→ Supplied text
========================

I wrote this recipe up a few months ago, at the beginning of grilling season. Hard to believe it's nearing the end of grilling season already, sigh, but here we are.
We made pizza on the grill again yesterday and I happened to have the camera out so I took some pictures of the process, figuring I should perhaps write it in a more recipe-like format so that it's useful to people (instead of being funny but not necessarily easy to follow.)
Pizza on the Grill:
Preheat grill to medium-hot (note: I have never tried this on a charcoal grill but I'm sure it'll work fine, you just need to keep the grate far enough from the coals so that the pizza dough doesn't burn.)
Serves: 4-6 (if a few are extremely short and/or have poor appetites)

========================

→ Provided material
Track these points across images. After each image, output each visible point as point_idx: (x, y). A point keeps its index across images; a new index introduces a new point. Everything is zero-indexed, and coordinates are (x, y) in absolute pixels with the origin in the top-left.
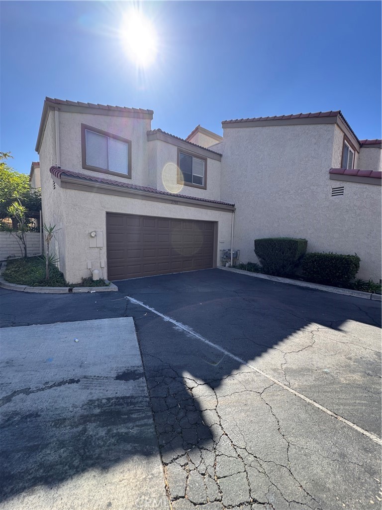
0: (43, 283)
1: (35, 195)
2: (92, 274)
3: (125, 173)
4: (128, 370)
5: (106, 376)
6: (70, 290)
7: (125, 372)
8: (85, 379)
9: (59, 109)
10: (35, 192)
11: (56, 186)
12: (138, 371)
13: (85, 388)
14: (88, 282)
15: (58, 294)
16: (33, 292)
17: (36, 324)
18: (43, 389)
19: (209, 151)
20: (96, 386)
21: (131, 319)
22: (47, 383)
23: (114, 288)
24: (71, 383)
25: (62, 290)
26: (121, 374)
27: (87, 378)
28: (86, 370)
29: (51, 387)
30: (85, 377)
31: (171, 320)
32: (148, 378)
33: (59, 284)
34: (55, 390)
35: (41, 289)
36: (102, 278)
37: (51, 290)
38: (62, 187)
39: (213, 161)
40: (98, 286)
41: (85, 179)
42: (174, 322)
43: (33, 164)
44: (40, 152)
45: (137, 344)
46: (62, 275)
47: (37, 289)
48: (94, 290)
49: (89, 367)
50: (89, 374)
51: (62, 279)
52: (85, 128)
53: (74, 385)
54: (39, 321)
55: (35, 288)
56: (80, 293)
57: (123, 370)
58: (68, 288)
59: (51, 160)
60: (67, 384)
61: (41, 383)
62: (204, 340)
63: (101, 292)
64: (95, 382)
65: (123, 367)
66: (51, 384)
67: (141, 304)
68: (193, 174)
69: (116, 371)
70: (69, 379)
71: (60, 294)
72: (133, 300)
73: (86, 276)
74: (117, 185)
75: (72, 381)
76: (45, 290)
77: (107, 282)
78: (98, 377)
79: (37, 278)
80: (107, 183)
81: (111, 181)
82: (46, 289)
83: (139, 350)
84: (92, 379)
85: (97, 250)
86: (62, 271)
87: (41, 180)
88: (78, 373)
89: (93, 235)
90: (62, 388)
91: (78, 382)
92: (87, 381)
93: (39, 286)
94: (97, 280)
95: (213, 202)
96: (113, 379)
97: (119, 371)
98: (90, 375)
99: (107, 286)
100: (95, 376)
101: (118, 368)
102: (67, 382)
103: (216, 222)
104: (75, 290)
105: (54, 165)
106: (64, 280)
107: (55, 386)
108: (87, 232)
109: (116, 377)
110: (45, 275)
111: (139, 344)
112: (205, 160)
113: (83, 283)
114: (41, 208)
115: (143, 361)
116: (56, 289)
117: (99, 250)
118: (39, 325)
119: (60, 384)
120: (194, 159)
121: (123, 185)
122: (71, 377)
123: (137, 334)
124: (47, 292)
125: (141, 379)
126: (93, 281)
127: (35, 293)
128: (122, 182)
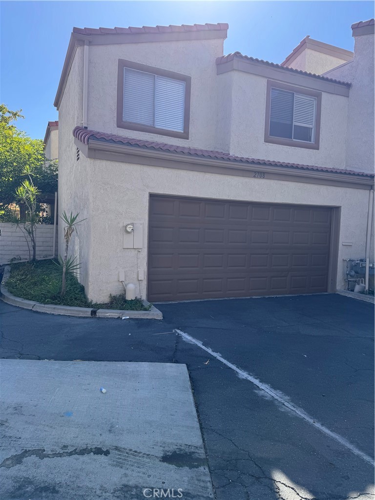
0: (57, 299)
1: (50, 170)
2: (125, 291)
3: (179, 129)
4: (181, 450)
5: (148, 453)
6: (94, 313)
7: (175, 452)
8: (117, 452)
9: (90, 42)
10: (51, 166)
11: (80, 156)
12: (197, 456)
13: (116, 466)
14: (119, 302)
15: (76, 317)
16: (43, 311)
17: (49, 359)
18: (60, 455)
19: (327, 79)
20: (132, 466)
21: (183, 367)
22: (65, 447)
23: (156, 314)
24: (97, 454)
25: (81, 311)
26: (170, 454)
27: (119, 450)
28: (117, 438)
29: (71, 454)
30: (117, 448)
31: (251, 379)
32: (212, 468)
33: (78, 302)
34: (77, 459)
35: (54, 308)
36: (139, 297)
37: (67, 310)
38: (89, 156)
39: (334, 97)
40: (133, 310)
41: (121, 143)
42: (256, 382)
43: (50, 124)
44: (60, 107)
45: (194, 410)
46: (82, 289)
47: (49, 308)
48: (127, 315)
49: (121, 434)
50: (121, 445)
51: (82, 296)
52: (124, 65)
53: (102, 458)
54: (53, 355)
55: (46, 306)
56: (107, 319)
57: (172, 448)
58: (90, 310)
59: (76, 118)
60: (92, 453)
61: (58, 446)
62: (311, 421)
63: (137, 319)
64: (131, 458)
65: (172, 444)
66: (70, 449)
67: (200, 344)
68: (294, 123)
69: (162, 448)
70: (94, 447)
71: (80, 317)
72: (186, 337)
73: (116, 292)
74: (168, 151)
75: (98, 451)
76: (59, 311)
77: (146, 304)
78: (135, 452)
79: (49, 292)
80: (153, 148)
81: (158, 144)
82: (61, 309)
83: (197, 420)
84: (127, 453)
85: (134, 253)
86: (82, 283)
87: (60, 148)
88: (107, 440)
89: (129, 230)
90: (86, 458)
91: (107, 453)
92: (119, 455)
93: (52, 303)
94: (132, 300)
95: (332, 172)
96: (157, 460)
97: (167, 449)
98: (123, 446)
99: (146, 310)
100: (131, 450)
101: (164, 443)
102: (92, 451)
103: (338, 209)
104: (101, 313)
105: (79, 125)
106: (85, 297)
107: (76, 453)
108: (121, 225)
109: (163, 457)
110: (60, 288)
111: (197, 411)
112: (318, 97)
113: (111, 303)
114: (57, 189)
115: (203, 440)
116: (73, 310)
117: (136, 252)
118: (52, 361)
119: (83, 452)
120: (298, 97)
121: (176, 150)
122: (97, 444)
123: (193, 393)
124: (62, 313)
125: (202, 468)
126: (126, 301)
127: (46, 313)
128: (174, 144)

========================

→ Exercise set
**A)** For each statement, say whether it agrees with the grilled pizza text. Answer yes or no and quote the words of the text that decide it. (i) The writer has made this pizza on a charcoal grill. (ii) The grill is to be preheated to medium-hot. (iii) The photos were taken while making pizza yesterday.
**B)** Give every simple past-tense verb in the two paragraphs of the grilled pizza text that come before the heading "Pizza on the Grill:".
**C)** Continue the grilled pizza recipe from the point where it stops.
The lines that come after the text are not needed for any of this.

→ Activity answers
**A)**
(i) No: "I have never tried this on a charcoal grill"
(ii) Yes: "Preheat grill to medium-hot"
(iii) Yes: "We made pizza on the grill again yesterday and I happened to have the camera out so I took some pictures of the process"

**B)** wrote, made, happened, took

**C)**
Ingredients:
1 can or bag of prepared pizza dough, or homemade dough if you're an overachiever
1/2 jar thick spaghetti sauce or pizza sauce (leftover homemade sauce works, too, again if you're an overachiever)
1-2 cloves garlic, thinly sliced
2-3 plum/roma tomatoes, seeded and thinly sliced
1-2 ears corn, cooked, kernels cut from cob (cooked frozen would work in a pinch, but honestly the fresh corn is the fun part)
5-10 basil leaves, thinly sliced. Chiffonade if you're getting all cooking terminology technical on me.
About 6 - 10 oz fresh mozzarella, sliced thinly
Extra virgin olive oil, all purpose flour, salt and pepper as needed.
Instructions:
1. Slice dough into four portions. Roll each out into a rough rectangle or circle or the shape of Luxembourg, whatever suits your family. Mine usually look a little like Missouri. Depending on the dough, you may need a little flour to keep the rolling pin from sticking. You can also pat into shape if you find yourself with only play-doh encrusted rolling pins.
2. Cook each pizza on the grill for about 2 minutes, until the grill-side starts to get nice grill marks, and the dough gets firm on that side. The top will still have some give or be a little sticky, this is fine. We usually do two pizzas at a time.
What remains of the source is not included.